** Opening DATA FOR THE TASK block **
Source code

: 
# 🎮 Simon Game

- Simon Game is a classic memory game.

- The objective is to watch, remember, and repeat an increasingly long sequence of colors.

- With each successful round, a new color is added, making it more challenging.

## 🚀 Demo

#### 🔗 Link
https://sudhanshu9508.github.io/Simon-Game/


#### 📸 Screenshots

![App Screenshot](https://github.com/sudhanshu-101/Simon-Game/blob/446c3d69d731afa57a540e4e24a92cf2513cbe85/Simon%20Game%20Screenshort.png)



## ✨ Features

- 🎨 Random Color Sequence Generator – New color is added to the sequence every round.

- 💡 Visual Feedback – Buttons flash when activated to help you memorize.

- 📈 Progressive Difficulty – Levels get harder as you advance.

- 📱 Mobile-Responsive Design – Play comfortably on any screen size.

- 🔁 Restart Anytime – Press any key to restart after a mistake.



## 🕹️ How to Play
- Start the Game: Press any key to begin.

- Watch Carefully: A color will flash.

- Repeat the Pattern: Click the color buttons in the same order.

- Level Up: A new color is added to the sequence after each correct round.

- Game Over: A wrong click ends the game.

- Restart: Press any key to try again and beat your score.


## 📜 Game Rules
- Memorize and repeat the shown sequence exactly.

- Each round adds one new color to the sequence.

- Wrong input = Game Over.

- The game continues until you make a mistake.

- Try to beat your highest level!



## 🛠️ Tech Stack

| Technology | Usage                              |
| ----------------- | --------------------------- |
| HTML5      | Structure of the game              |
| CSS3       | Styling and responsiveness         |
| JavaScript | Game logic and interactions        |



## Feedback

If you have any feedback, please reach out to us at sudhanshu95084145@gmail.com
** Closing DATA FOR THE TASK block **
:: EXERCISE REQUIREMENTS ::
Output exactly one stretch of the listing: from the line containing "- Level Up: A" through the line containing "- Each round", both end lines included.

:: REPLY TO THE TASK ::
- Level Up: A new color is added to the sequence after each correct round.

- Game Over: A wrong click ends the game.

- Restart: Press any key to try again and beat your score.


## 📜 Game Rules
- Memorize and repeat the shown sequence exactly.

- Each round adds one new color to the sequence.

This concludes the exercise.